I'm trying to solve following convex optimization function: $min_W g(W) + h(W)$, where the $g$ is convex and differentiable and $h$ in convex an non-smooth. $g(W)=||Y-WX||_F^2$ is square loss function.
Note that,$X,W,Y$ all are matrices. $h(W)$ is non-smooth function with known proximal operator (shoft-tresholding(shirnkage(W))). I use fixed step size (t_k=0.02). I tried to do backtracking line search, but I was not sure how to extend it to the case where $Y and W$ are matrices (when they are both vectors, it's pretty easy to do it)
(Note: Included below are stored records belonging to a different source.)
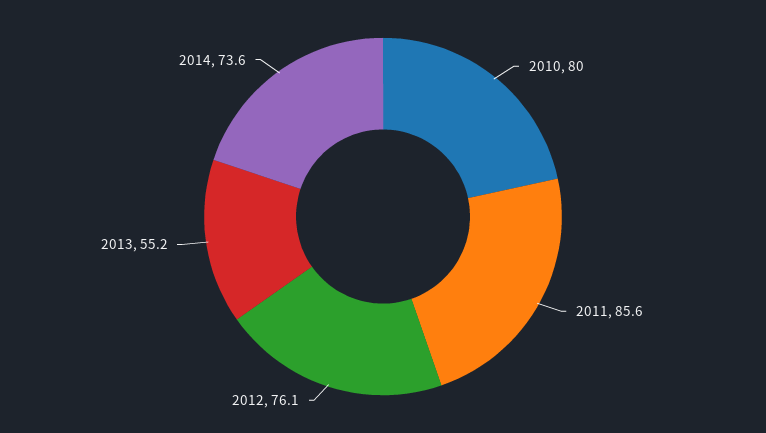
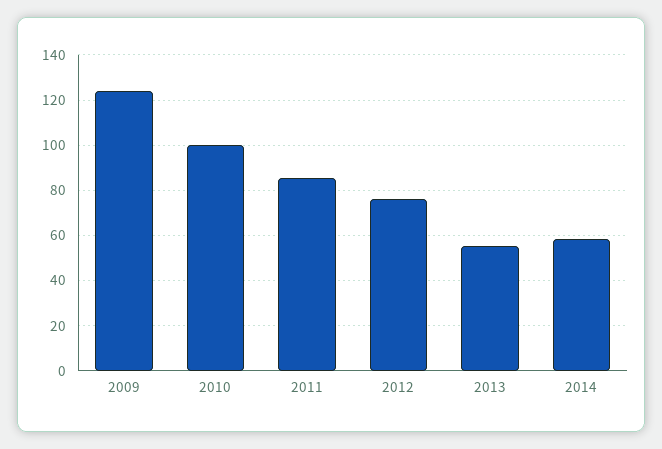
  {
-   "2010": 80,
+   "2010": 100,
    "2011": 85.6,
    "2012": 76.1,
    "2013": 55.2,
-   "2014": 73.6
+   "2014": 60,
+   "2009": 125
  }

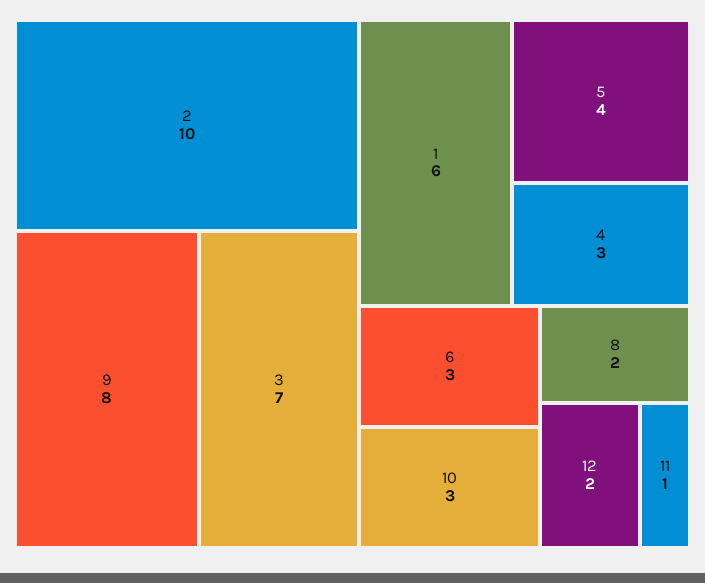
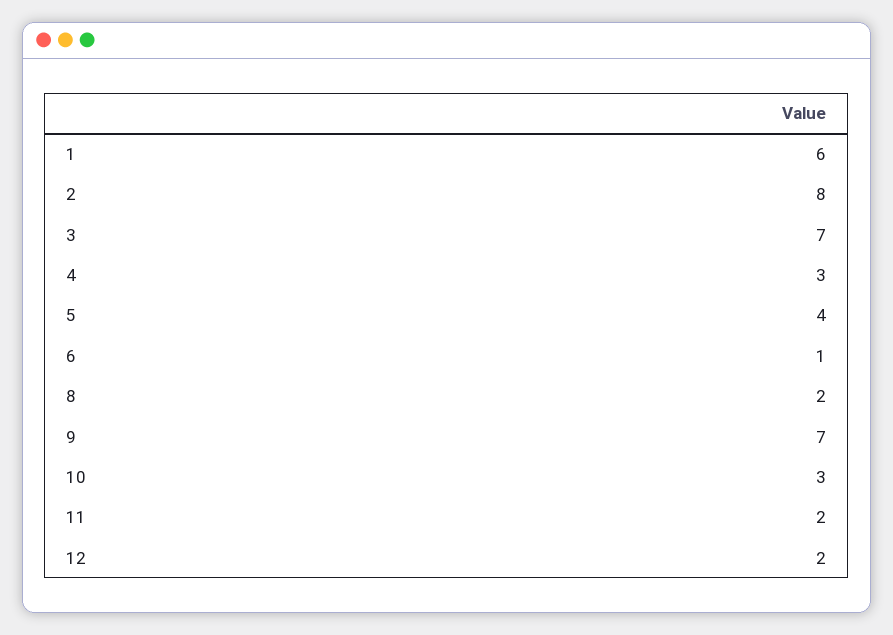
  {
-   "2": 10,
+   "2": 8,
-   "9": 8,
+   "9": 7,
    "3": 7,
    "1": 6,
    "5": 4,
    "4": 3,
-   "6": 3,
+   "6": 1,
    "10": 3,
    "8": 2,
    "12": 2,
-   "11": 1
+   "11": 2
  }

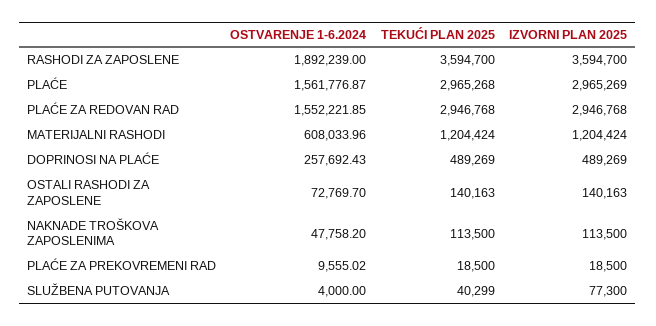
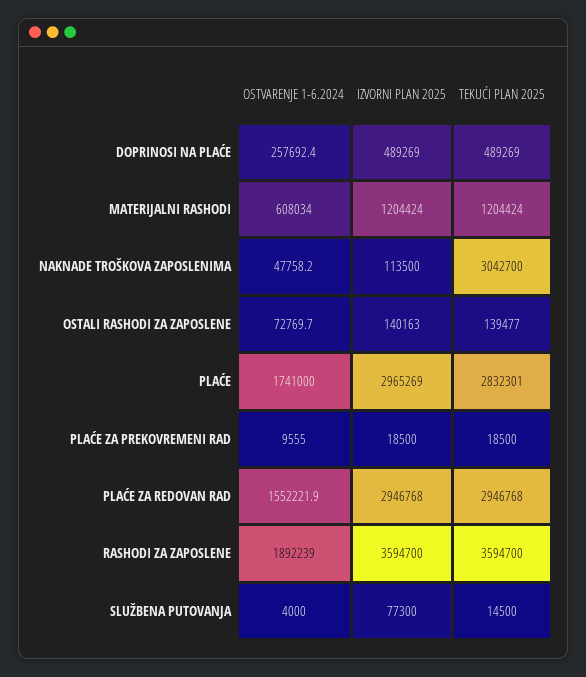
  {
    "OSTVARENJE 1-6.2024": {
      "RASHODI ZA ZAPOSLENE": 1892239,
-     "PLAĆE": 1561776.87,
+     "PLAĆE": 1741000,
      "PLAĆE ZA REDOVAN RAD": 1552221.85,
      "MATERIJALNI RASHODI": 608033.96,
      "DOPRINOSI NA PLAĆE": 257692.43,
      "OSTALI RASHODI ZA ZAPOSLENE": 72769.7,
      "NAKNADE TROŠKOVA ZAPOSLENIMA": 47758.2,
      "PLAĆE ZA PREKOVREMENI RAD": 9555.02,
      "SLUŽBENA PUTOVANJA": 4000
    },
    "TEKUĆI PLAN 2025": {
      "RASHODI ZA ZAPOSLENE": 3594700,
-     "PLAĆE": 2965268,
+     "PLAĆE": 2832301,
      "PLAĆE ZA REDOVAN RAD": 2946768,
      "MATERIJALNI RASHODI": 1204424,
      "DOPRINOSI NA PLAĆE": 489269,
-     "OSTALI RASHODI ZA ZAPOSLENE": 140163,
+     "OSTALI RASHODI ZA ZAPOSLENE": 139477,
-     "NAKNADE TROŠKOVA ZAPOSLENIMA": 113500,
+     "NAKNADE TROŠKOVA ZAPOSLENIMA": 3042700,
      "PLAĆE ZA PREKOVREMENI RAD": 18500,
-     "SLUŽBENA PUTOVANJA": 40299
+     "SLUŽBENA PUTOVANJA": 14500
    },
    "IZVORNI PLAN 2025": {
      "RASHODI ZA ZAPOSLENE": 3594700,
      "PLAĆE": 2965269,
      "PLAĆE ZA REDOVAN RAD": 2946768,
      "MATERIJALNI RASHODI": 1204424,
      "DOPRINOSI NA PLAĆE": 489269,
      "OSTALI RASHODI ZA ZAPOSLENE": 140163,
      "NAKNADE TROŠKOVA ZAPOSLENIMA": 113500,
      "PLAĆE ZA PREKOVREMENI RAD": 18500,
      "SLUŽBENA PUTOVANJA": 77300
    }
  }

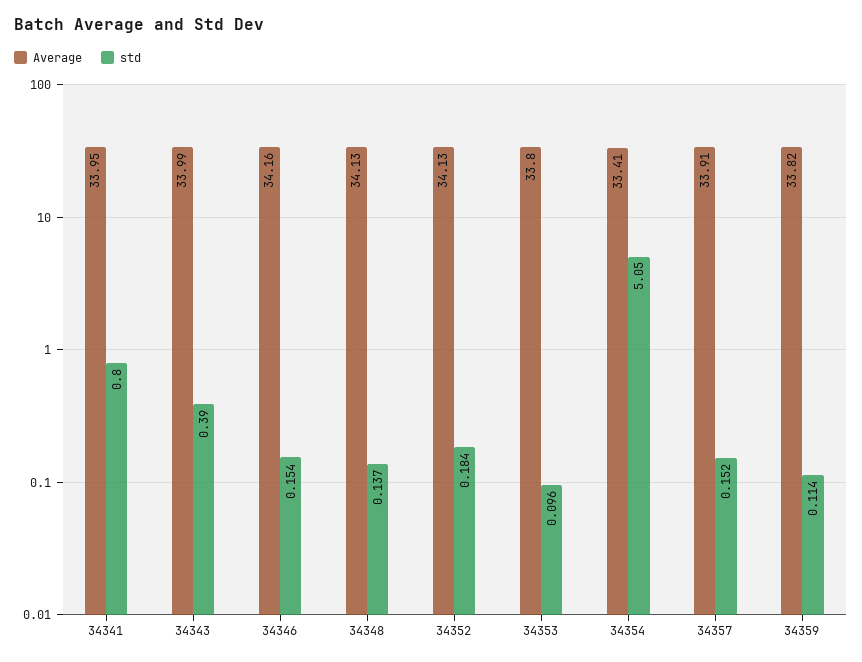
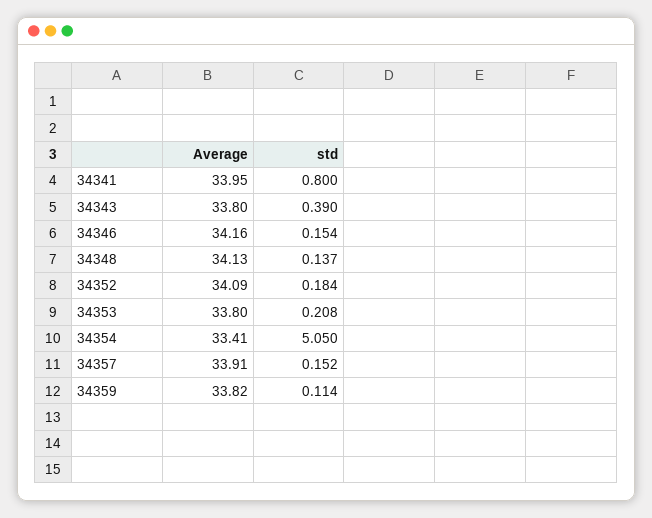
  {
    "Average": {
      "34341": 33.95,
-     "34343": 33.99,
+     "34343": 33.8,
      "34346": 34.16,
      "34348": 34.13,
-     "34352": 34.13,
+     "34352": 34.09,
      "34353": 33.8,
      "34354": 33.41,
      "34357": 33.91,
      "34359": 33.82
    },
    "std": {
      "34341": 0.8,
      "34343": 0.39,
      "34346": 0.154,
      "34348": 0.137,
      "34352": 0.184,
-     "34353": 0.096,
+     "34353": 0.208,
      "34354": 5.05,
      "34357": 0.152,
      "34359": 0.114
    }
  }

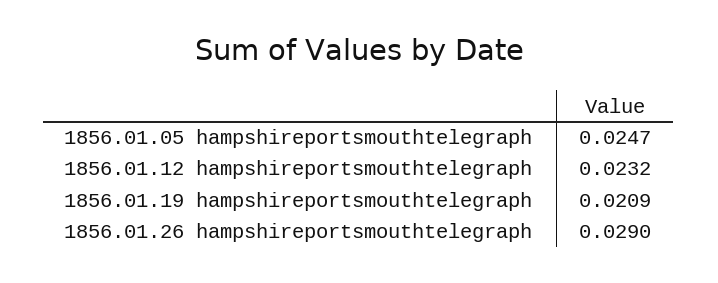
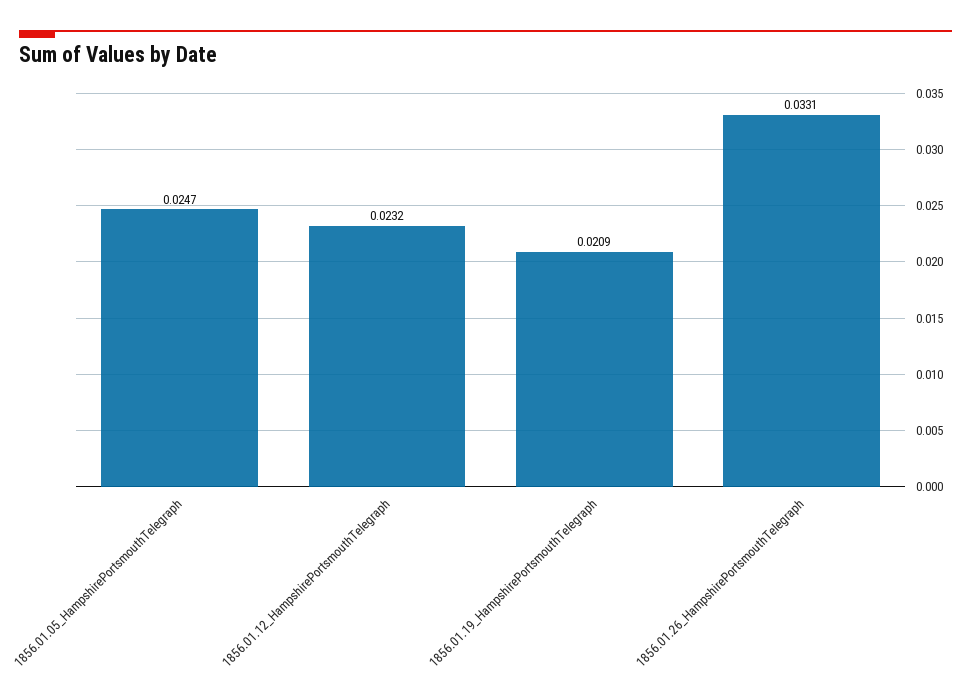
  {
    "1856.01.05 hampshireportsmouthtelegraph": 0.0247,
    "1856.01.12 hampshireportsmouthtelegraph": 0.0232,
    "1856.01.19 hampshireportsmouthtelegraph": 0.0209,
-   "1856.01.26 hampshireportsmouthtelegraph": 0.029
+   "1856.01.26 hampshireportsmouthtelegraph": 0.0331
  }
Unfortunately when I use momentum (Nestrove acceleration approach), my algorithm does not converge. Here how I compute momentum:
$W^{(0)}=W^{(-1)} \in R^n$, we repeat:
$v=W^{(W-1)} + \frac{k-2}{k-1}(W^{(k-1)}-W^{(k-1)})$
$W^{(k)}=prox_{tk}(v-t_k\nabla g(v))$
for k=1,2,3,....
Does anybody have some hints regarding computing momentum for accelerared proximal gradient descent method ? second, is it possible to adapt back-tracking line search for the case where $Y and W$ are matrices ?